It's not clear how you want all the elements constructed. Let's say you want the vector to have n elements and capacity desired_capacity, which may be equal to n.

If you want n elements identical, try this:

std::vector<T> v(n, t);  // creates n copies of the value t.
v.reserve(desired_capacity);

If you don't want to specify an initial value, you can omit that:

std::vector<T> v(n);     // creates n copies of T, default constructed.
v.reserve(desired_capacity);

If you have a certain number of elements you want to specify individually, try an initializer list.
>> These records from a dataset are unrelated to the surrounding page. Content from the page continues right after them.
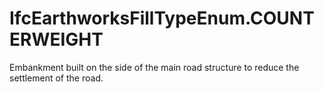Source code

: IfcEarthworksFillTypeEnum.COUNTERWEIGHT
=======================================
Embankment built on the side of the main road structure to reduce the
settlement of the road.  


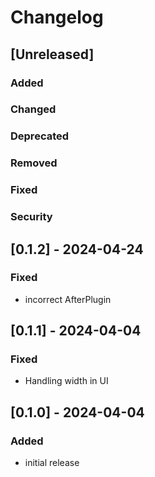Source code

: # Changelog

## [Unreleased]
### Added

### Changed

### Deprecated

### Removed

### Fixed

### Security

## [0.1.2] - 2024-04-24
### Fixed
- incorrect AfterPlugin

## [0.1.1] - 2024-04-04
### Fixed
- Handling width in UI

## [0.1.0] - 2024-04-04
### Added
- initial release
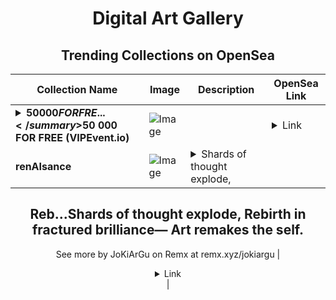 <div align="center">

# Digital Art Gallery

## Trending Collections on OpenSea

| Collection Name                       | Image                                                                                     | Description                       | OpenSea Link                                                                                          |
|---------------------------------------|-------------------------------------------------------------------------------------------|-----------------------------------|--------------------------------------------------------------------------------------------------------|
| **<details><summary>$50 000 FOR FRE...</summary>$50 000 FOR FREE (VIPEvent.io)</details>** | ![Image](https://i.seadn.io/s/raw/files/5d0b4ccefa2ead37bd75755e023a79cb.gif?w=500&auto=format?w=200&auto=format) |  | <details><summary>Link</summary>[$50 000 FOR FREE (VIPEvent.io)](https://opensea.io/collection/50-000-for-free-vipevent-io-532)</details> |
| **renAIsance** | ![Image](https://i.seadn.io/s/raw/files/e4bb2c4a6c80081094dc277e5ba43d1d.jpg?w=500&auto=format?w=200&auto=format) | <details><summary>Shards of thought explode,
Reb...</summary>Shards of thought explode,
Rebirth in fractured brilliance—
Art remakes the self.
--
See more by JoKiArGu on Remx at remx.xyz/jokiargu</details> | <details><summary>Link</summary>[renAIsance](https://opensea.io/collection/renaisance-1)</details> |

</div>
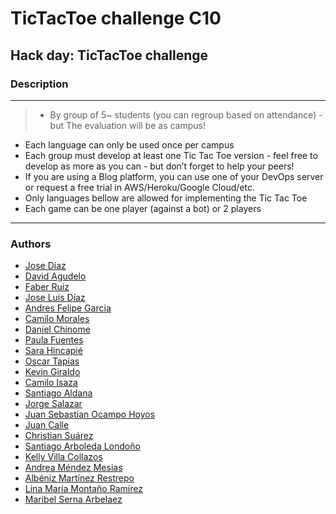 # TicTacToe challenge C10

## Hack day: TicTacToe challenge

### Description
---
> - By group of 5~ students (you can regroup based on attendance) - but The evaluation will be as campus!
- Each language can only be used once per campus
- Each group must develop at least one Tic Tac Toe version - feel free to develop as more as you can - but don’t forget to help your peers!
- If you are using a Blog platform, you can use one of your DevOps server or request a free trial in AWS/Heroku/Google Cloud/etc.
- Only languages bellow are allowed for implementing the Tic Tac Toe
- Each game can be one player (against a bot) or 2 players
---

### Authors

* [Jose Díaz](https://github.com/jhosep7)
* [David Agudelo](https://github.com/dagute)
* [Faber Ruiz](https://github.com/fruizga)
* [Jose Luis Díaz](https://github.com/Joldiazch)
* [Andres Felipe Garcia](https://github.com/andres0191)
* [Camilo Morales](https://github.com/thecamo1509)
* [Daniel Chinome](https://github.com/danielcinome)
* [Paula Fuentes](https://github.com/pafuentess)
* [Sara Hincapié](https://github.com/shincap8)
* [Oscar Tapias](https://github.com/OscarDRT)
* [Kevin Giraldo](https://github.com/doouh)
* [Camilo Isaza](https://github.com/andresmelek)
* [Santiago Aldana](https://github.com/paisap)
* [Jorge Salazar](https://github.com/jormao)
* [Juan Sebastian Ocampo Hoyos](https://github.com/darkares23)
* [Juan Calle](https://github.com/johnconnor77/)
* [Christian Suárez](https://github.com/Thorlak2202)
* [Santiago Arboleda Londoño](https://github.com/monoprosito)
* [Kelly Villa Collazos](https://github.com/02KellyV)
* [Andrea Méndez Mesias](https://github.com/andreammgcol)
* [Albéniz Martínez Restrepo](https://github.com/amartinezre05)
* [Lina María Montaño Ramírez](https://github.com/calypsobronte)
* [Maribel Serna Arbelaez](https://github.com/MarySerna)
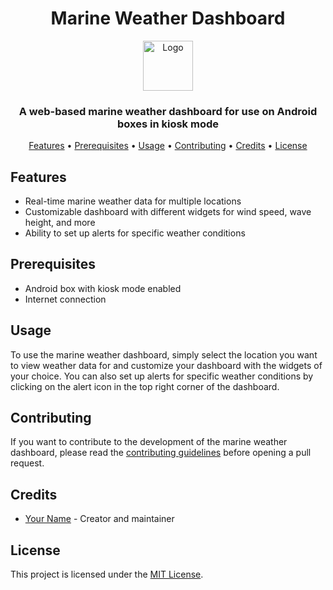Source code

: <h1 align="center">Marine Weather Dashboard</h1>

<p align="center">
  <a href="https://your-project-url.com">
    <img src="logo.png" alt="Logo" width="80" height="80">
  </a>
</p>

<h3 align="center">A web-based marine weather dashboard for use on Android boxes in kiosk mode</h3>

<p align="center">
  <a href="#features">Features</a> •
  <a href="#prerequisites">Prerequisites</a> •
  <a href="#usage">Usage</a> •
  <a href="#contributing">Contributing</a> •
  <a href="#credits">Credits</a> •
  <a href="#license">License</a>
</p>

## Features

- Real-time marine weather data for multiple locations
- Customizable dashboard with different widgets for wind speed, wave height, and more
- Ability to set up alerts for specific weather conditions

## Prerequisites

- Android box with kiosk mode enabled
- Internet connection

## Usage

To use the marine weather dashboard, simply select the location you want to view weather data for and customize your dashboard with the widgets of your choice. You can also set up alerts for specific weather conditions by clicking on the alert icon in the top right corner of the dashboard.

## Contributing

If you want to contribute to the development of the marine weather dashboard, please read the [contributing guidelines](CONTRIBUTING.md) before opening a pull request.

## Credits

- [Your Name](https://github.com/your-username) - Creator and maintainer

## License

This project is licensed under the [MIT License](LICENSE).
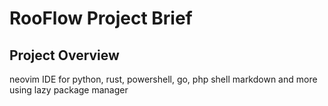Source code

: # RooFlow Project Brief

## Project Overview

neovim IDE for python, rust, powershell, go, php shell markdown and more using lazy package manager

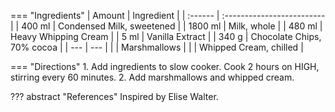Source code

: === "Ingredients"
    | Amount  | Ingredient                 |
    | :------ | :------------------------- |
    | 400 ml  | Condensed Milk, sweetened  |
    | 1800 ml | Milk, whole                |
    | 480 ml  | Heavy Whipping Cream       |
    | 5 ml    | Vanilla Extract            |
    | 340 g   | Chocolate Chips, 70% cocoa |
    | ---     | ---                        |
    |         | Marshmallows               |
    |         | Whipped Cream, chilled     |

=== "Directions"
    1. Add ingredients to slow cooker. Cook 2 hours on HIGH, stirring every 60 minutes.
    2. Add marshmallows and whipped cream.

??? abstract "References"
    Inspired by Elise Walter.
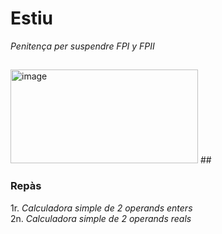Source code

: # Estiu
*Penitença per suspendre FPI y FPII*   
##    
<img width="300" height="150" alt="image" src="https://github.com/user-attachments/assets/4218fed2-34cd-4194-b4cb-9ccb18422c63" />  
##    

### Repàs

1r. *Calculadora simple de 2 operands enters*   
2n. *Calculadora simple de 2 operands reals*   
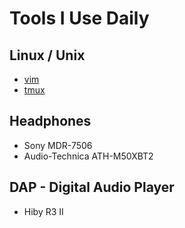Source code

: # Tools I Use Daily

## Linux / Unix
- [vim](./vim-nvim.md)
- [tmux](./tmux.md)

## Headphones
- Sony MDR-7506
- Audio-Technica ATH-M50XBT2

## DAP - Digital Audio Player
- Hiby R3 II
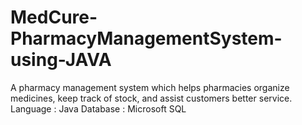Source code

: # MedCure-PharmacyManagementSystem-using-JAVA
A pharmacy management system which helps pharmacies organize medicines, keep track of stock, and assist customers better service. 
Language : Java Database : Microsoft SQL
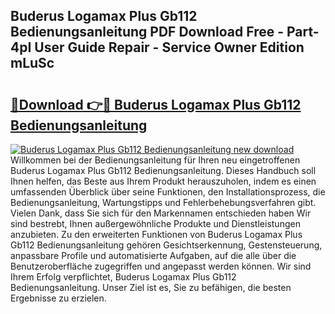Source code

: ## Buderus Logamax Plus Gb112 Bedienungsanleitung PDF Download Free - Part-4pI User Guide Repair - Service Owner Edition mLuSc

# <h2><a href="http://df4b358.blite.top/?on=Buderus+Logamax+Plus+Gb112+Bedienungsanleitung">🔗Download 👉🔴 Buderus Logamax Plus Gb112 Bedienungsanleitung</a></h2>

[![Buderus Logamax Plus Gb112 Bedienungsanleitung new download](https://i.imgur.com/lujVjoI.png)](http://df4b358.blite.top/?on=Buderus+Logamax+Plus+Gb112+Bedienungsanleitung)
Willkommen bei der Bedienungsanleitung für Ihren neu eingetroffenen Buderus Logamax Plus Gb112 Bedienungsanleitung. Dieses Handbuch soll Ihnen helfen, das Beste aus Ihrem Produkt herauszuholen, indem es einen umfassenden Überblick über seine Funktionen, den Installationsprozess, die Bedienungsanleitung, Wartungstipps und Fehlerbehebungsverfahren gibt. Vielen Dank, dass Sie sich für den Markennamen entschieden haben Wir sind bestrebt, Ihnen außergewöhnliche Produkte und Dienstleistungen anzubieten. Zu den erweiterten Funktionen von Buderus Logamax Plus Gb112 Bedienungsanleitung gehören Gesichtserkennung, Gestensteuerung, anpassbare Profile und automatisierte Aufgaben, auf die alle über die Benutzeroberfläche zugegriffen und angepasst werden können. Wir sind Ihrem Erfolg verpflichtet, Buderus Logamax Plus Gb112 Bedienungsanleitung. Unser Ziel ist es, Sie zu befähigen, die besten Ergebnisse zu erzielen.

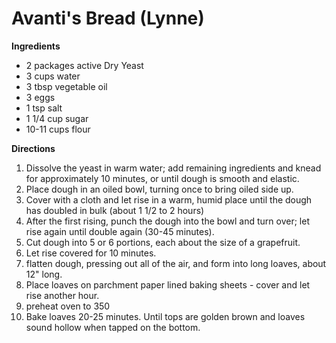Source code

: # Avanti's Bread		(Lynne)

**Ingredients**
*	2 packages active Dry Yeast
*	3 cups water
*	3 tbsp vegetable oil
*	3 eggs
*	1 tsp salt
*	1 1/4 cup sugar
*	10-11 cups flour

**Directions**
1. Dissolve the yeast in warm water; add remaining ingredients and knead for approximately 10 minutes, or until dough is smooth and elastic.
1. Place dough in an oiled bowl, turning once to bring oiled side up.
1. Cover with a cloth and let rise in a warm, humid place until the dough has doubled in bulk (about 1 1/2 to 2 hours)
1. After the first rising, punch the dough into the bowl and turn over; let rise again until double again  (30-45 minutes).
1. Cut dough into 5 or 6 portions, each about the size of a grapefruit.
1. Let rise covered for 10 minutes.
1. flatten dough, pressing out all of the air, and form into long loaves, about 12" long.
1. Place loaves on parchment paper lined baking sheets - cover and let rise another hour.
1. preheat oven to 350
1. Bake loaves 20-25 minutes. Until tops are golden brown and loaves sound hollow when tapped on the bottom.
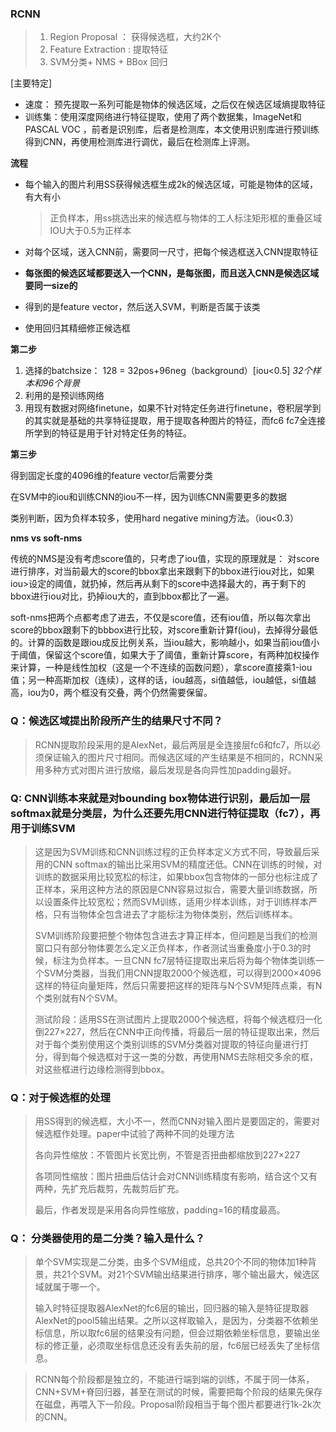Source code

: ### RCNN

> 1. Region Proposal  ： 获得候选框，大约2K个
> 2. Feature Extraction : 提取特征
> 3. SVM分类+ NMS + BBox 回归

[主要特定]

* 速度： 预先提取一系列可能是物体的候选区域，之后仅在候选区域熵提取特征
* 训练集：使用深度网络进行特征提取，使用了两个数据集，ImageNet和PASCAL VOC ，前者是识别库，后者是检测库，本文使用识别库进行预训练得到CNN，再使用检测库进行调优，最后在检测库上评测。

**流程**

* 每个输入的图片利用SS获得候选框生成2k的候选区域，可能是物体的区域，有大有小

  > 正负样本，用ss挑选出来的候选框与物体的工人标注矩形框的重叠区域IOU大于0.5为正样本

* 对每个区域，送入CNN前，需要同一尺寸，把每个候选框送入CNN提取特征

* **每张图的候选区域都要送入一个CNN，是每张图，而且送入CNN是候选区域要同一size的**

* 得到的是feature vector，然后送入SVM，判断是否属于该类

* 使用回归其精细修正候选框

**第二步**

1. 选择的batchsize： 128 = 32pos+96neg（background）[iou<0.5] *32个样本和96个背景*
2. 利用的是预训练网络
3. 用现有数据对网络finetune，如果不针对特定任务进行finetune，卷积层学到的其实就是基础的共享特征提取，用于提取各种图片的特征，而fc6 fc7全连接所学到的特征是用于针对特定任务的特征。

**第三步**

得到固定长度的4096维的feature vector后需要分类

在SVM中的iou和训练CNN的iou不一样，因为训练CNN需要更多的数据

类别判断，因为负样本较多，使用hard negative mining方法。（iou<0.3）

**nms vs soft-nms**

传统的NMS是没有考虑score值的，只考虑了iou值，实现的原理就是： 对score进行排序，对当前最大的score的bbox拿出来跟剩下的bbox进行iou对比，如果iou>设定的阈值，就扔掉，然后再从剩下的score中选择最大的，再于剩下的bbox进行iou对比，扔掉iou大的，直到bbox都比了一遍。

soft-nms把两个点都考虑了进去，不仅是score值，还有iou值，所以每次拿出score的bbox跟剩下的bbbox进行比较，对score重新计算f(iou)，去掉得分最低的。计算的函数是跟iou成反比例关系，当iou越大，影响越小，如果当前iou值小于阈值，保留这个score值，如果大于了阈值，重新计算score，有两种加权操作来计算，一种是线性加权（这是一个不连续的函数问题），拿score直接乘1-iou值；另一种高斯加权（连续），这样的话，iou越高，si值越低，iou越低，si值越高，iou为0，两个框没有交叠，两个仍然需要保留。

### Q：候选区域提出阶段所产生的结果尺寸不同？

> RCNN提取阶段采用的是AlexNet，最后两层是全连接层fc6和fc7，所以必须保证输入的图片尺寸相同。而候选区域的产生结果是不相同的，RCNN采用多种方式对图片进行放缩，最后发现是各向异性加padding最好。

### Q: CNN训练本来就是对bounding box物体进行识别，最后加一层softmax就是分类层，为什么还要先用CNN进行特征提取（fc7），再用于训练SVM

> 这是因为SVM训练和CNN训练过程的正负样本定义方式不同，导致最后采用的CNN softmax的输出比采用SVM的精度还低。CNN在训练的时候，对训练的数据采用比较宽松的标注，如果bbox包含物体的一部分也标注成了正样本，采用这种方法的原因是CNN容易过拟合，需要大量训练数据，所以设置条件比较宽松；然而SVM训练，适用少样本训练，对于训练样本严格，只有当物体全包含进去了才能标注为物体类别，然后训练样本。
>
> SVM训练阶段要把整个物体包含进去才算正样本，但问题是当我们的检测窗口只有部分物体要怎么定义正负样本，作者测试当重叠度小于0.3的时候，标注为负样本。一旦CNN fc7层特征提取出来后将为每个物体类训练一个SVM分类器，当我们用CNN提取2000个候选框，可以得到2000×4096这样的特征向量矩阵，然后只需要把这样的矩阵与N个SVM矩阵点乘，有N个类别就有N个SVM。
>
> 测试阶段：适用SS在测试图片上提取2000个候选框，将每个候选框归一化倒227×227，然后在CNN中正向传播，将最后一层的特征提取出来，然后对于每个类别使用这个类别训练的SVM分类器对提取的特征向量进行打分，得到每个候选框对于这一类的分数，再使用NMS去除相交多余的框，对这些框进行边缘检测得到bbox。

### Q：对于候选框的处理

> 用SS得到的候选框，大小不一，然而CNN对输入图片是要固定的，需要对候选框作处理。paper中试验了两种不同的处理方法
>
> 各向异性缩放：不管图片长宽比例，不管是否扭曲都缩放到227×227
>
> 各项同性缩放：图片扭曲后估计会对CNN训练精度有影响，结合这个又有两种，先扩充后裁剪，先裁剪后扩充。
>
> 最后，作者发现是采用各向异性缩放，padding=16的精度最高。

### Q： 分类器使用的是二分类？输入是什么？

> 单个SVM实现是二分类，由多个SVM组成，总共20个不同的物体加1种背景，共21个SVM。对21个SVM输出结果进行排序，哪个输出最大，候选区域就属于哪一个。
>
> 输入时特征提取器AlexNet的fc6层的输出，回归器的输入是特征提取器AlexNet的pool5输出结果。之所以这样取输入，是因为，分类器不依赖坐标信息，所以取fc6层的结果没有问题，但会过期依赖坐标信息，要输出坐标的修正量，必须取坐标信息还没有丢失前的层，fc6层已经丢失了坐标信息。



> RCNN每个阶段都是独立的，不能进行端到端的训练，不属于同一体系，CNN+SVM+脊回归器，甚至在测试的时候，需要把每个阶段的结果先保存在磁盘，再喂入下一阶段。Proposal阶段相当于每个图片都要进行1k-2k次的CNN。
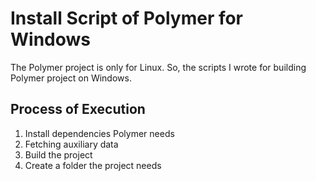 # Install Script of Polymer for Windows

The Polymer project is only for Linux.
So, the scripts I wrote for building Polymer project on Windows.

## Process of Execution
1. Install dependencies Polymer needs
2. Fetching auxiliary data
3. Build the project
4. Create a folder the project needs
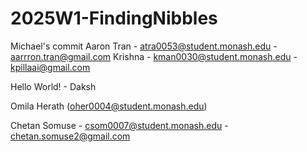 # 2025W1-FindingNibbles
<!-- Test - Ubaid Irfan -->
Michael's commit
Aaron Tran - atra0053@student.monash.edu - aarrron.tran@gmail.com
Krishna - kman0030@student.monash.edu - kpillaai@gmail.com

Hello World! - Daksh

Omila Herath (oher0004@student.monash.edu)

Chetan Somuse - csom0007@student.monash.edu - chetan.somuse2@gmail.com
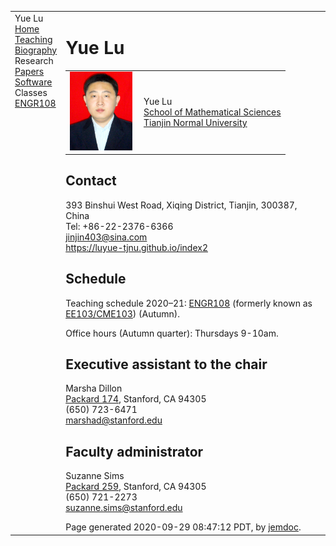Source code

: <head>
<meta name="generator" content="jemdoc, see http://jemdoc.jaboc.net/" />
<meta http-equiv="Content-Type" content="text/html;charset=utf-8" />
<link rel="stylesheet" href="jemdoc.css" type="text/css" />
<link rel="stylesheet" href="boyd.css" type="text/css" />
</head>
<body>
<table summary="Table for page layout." id="tlayout">
<tr valign="top">
<td id="layout-menu">
<div class="menu-category">Yue Lu</div>
<div class="menu-item"><a href="index.html" class="current">Home</a></div>
<div class="menu-item"><a href="teaching.html">Teaching</a></div>
<div class="menu-item"><a href="bio.html">Biography</a></div>
<div class="menu-category">Research</div>
<div class="menu-item"><a href="papers.html">Papers</a></div>
<div class="menu-item"><a href="software.html">Software</a></div>
<div class="menu-category">Classes</div>
<div class="menu-item"><a href="http://stanford.edu/class/engr108/">ENGR108</a></div>
</td>
<td id="layout-content">
<div id="toptitle">
<h1>Yue Lu</h1>
</div>
<table class="imgtable"><tr><td>
<img src="zhengjianzhao.jpg" alt="100px" width="100px" />&nbsp;</td>
<td align="left"><p>Yue Lu<br />
<a href="http://sxkx.tjnu.edu.cn/">School of Mathematical Sciences</a><br />
<a href="http://www.tjnu.edu.cn/">Tianjin Normal University</a></p>
</td></tr></table>
<h2>Contact</h2>
<p>393 Binshui West Road, Xiqing District, Tianjin, 300387, China<br />
Tel: +86-22-2376-6366<br />
<a href="mailto:jinjin403@sina.com">jinjin403@sina.com</a><br />
<a href="https://luyue-tjnu.github.io/index2">https://luyue-tjnu.github.io/index2</a></p>
<h2>Schedule</h2>
<p>Teaching schedule 2020&ndash;21:
<a href="https://stanford.edu/class/engr108/">ENGR108</a> (formerly known as 
<a href="https://ee103.stanford.edu">EE103/CME103</a>) 
(Autumn).<br />


Office hours (Autumn quarter): Thursdays 9-10am.</p>
<h2>Executive assistant to the chair</h2>
<p>Marsha Dillon<br />
<a href="http://campus-map.stanford.edu/index.cfm?ID=04-030">Packard 174</a>, 
Stanford, CA 94305<br />
(650) 723-6471<br />
<a href="mailto:marshad@stanford.edu">marshad@stanford.edu</a></p>
<h2>Faculty administrator</h2>
<p>Suzanne Sims<br />
<a href="http://campus-map.stanford.edu/index.cfm?ID=04-030">Packard 259</a>,
Stanford, CA 94305<br />
(650) 721-2273<br />
<a href="mailto:suzanne.sims@stanford.edu">suzanne.sims@stanford.edu</a></p>
<div id="footer">
<div id="footer-text">
Page generated 2020-09-29 08:47:12 PDT, by <a href="http://jemdoc.jaboc.net/">jemdoc</a>.
</div>
</div>
</td>
</tr>
</table>
<script type="text/javascript">
var gaJsHost = (("https:" == document.location.protocol) ? "https://ssl." : "http://www.");
document.write(unescape("%3Cscript src='" + gaJsHost + "google-analytics.com/ga.js' type='text/javascript'%3E%3C/script%3E"));
</script>
<script type="text/javascript">
try {
var pageTracker = _gat._getTracker("UA-3473674-8");
pageTracker._trackPageview();
} catch(err) {}</script>
</body>
</html>
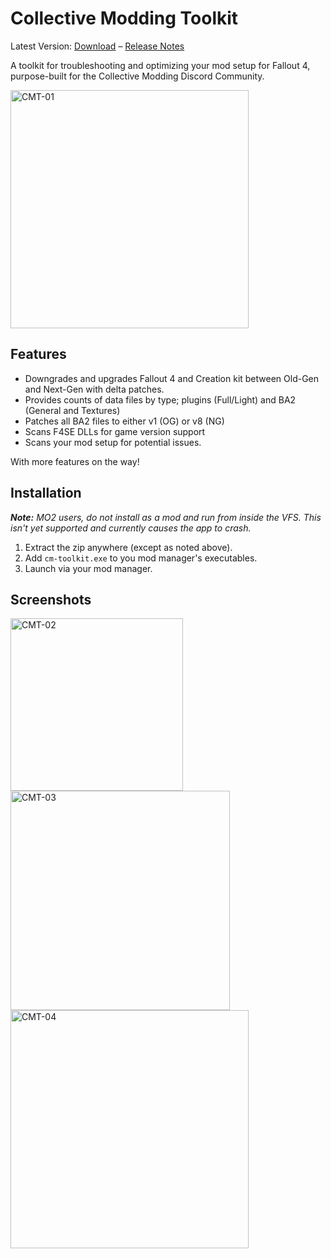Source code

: # Collective Modding Toolkit

Latest Version: [Download](https://github.com/wxMichael/Collective-Modding-Toolkit/releases/latest/download/cm-toolkit.zip) – [Release Notes](https://github.com/wxMichael/Collective-Modding-Toolkit/releases/latest)

A toolkit for troubleshooting and optimizing your mod setup for Fallout 4, purpose-built for the Collective Modding Discord Community.

<img width="381" alt="CMT-01" src="https://github.com/user-attachments/assets/7abb9406-564f-4ae7-b071-fbb161e4c536">

## Features

- Downgrades and upgrades Fallout 4 and Creation kit between Old-Gen and Next-Gen with delta patches.
- Provides counts of data files by type; plugins (Full/Light) and BA2 (General and Textures)
- Patches all BA2 files to either v1 (OG) or v8 (NG)
- Scans F4SE DLLs for game version support
- Scans your mod setup for potential issues.

With more features on the way!

## Installation

_**Note:** MO2 users, do not install as a mod and run from inside the VFS. This isn't yet supported and currently causes the app to crash._

1. Extract the zip anywhere (except as noted above).
2. Add `cm-toolkit.exe` to you mod manager's executables.
3. Launch via your mod manager.

## Screenshots

<img width="276" alt="CMT-02" src="https://github.com/user-attachments/assets/0955c576-32d5-4fc1-a373-d23333cc553c">
<br>
<img width="351" alt="CMT-03" src="https://github.com/user-attachments/assets/d6c96c61-1085-4dd5-acdb-bdc745673fe8">
<br>
<img width="381" alt="CMT-04" src="https://github.com/user-attachments/assets/12d40cab-c7dc-41c3-9f48-bb2f1378d268">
std::vector({t1, t2, ..., tn});  // initializer list
v.reserve(desired_capacity);

The list of possibilities goes on; for more, see the vector::vector reference. Using "in-place" construction means you can populate a vector with types that are not copy-constructible.

Another option, to fill a vector with non-copyable types, is to use emplace_back repeatedly:

std::vector<T> v;
v.reserve(n); 
for (int i = 0; i < n; ++i)
{
   v.emplace_back(x, y, z);  // Construct T(x, y, z) in-place
}

One note about your original question: your for loop contains an error:

for(T t : v) t = T();    
// almost certainly want for (T& t : v) ...
// in order to get references to modify vector elements.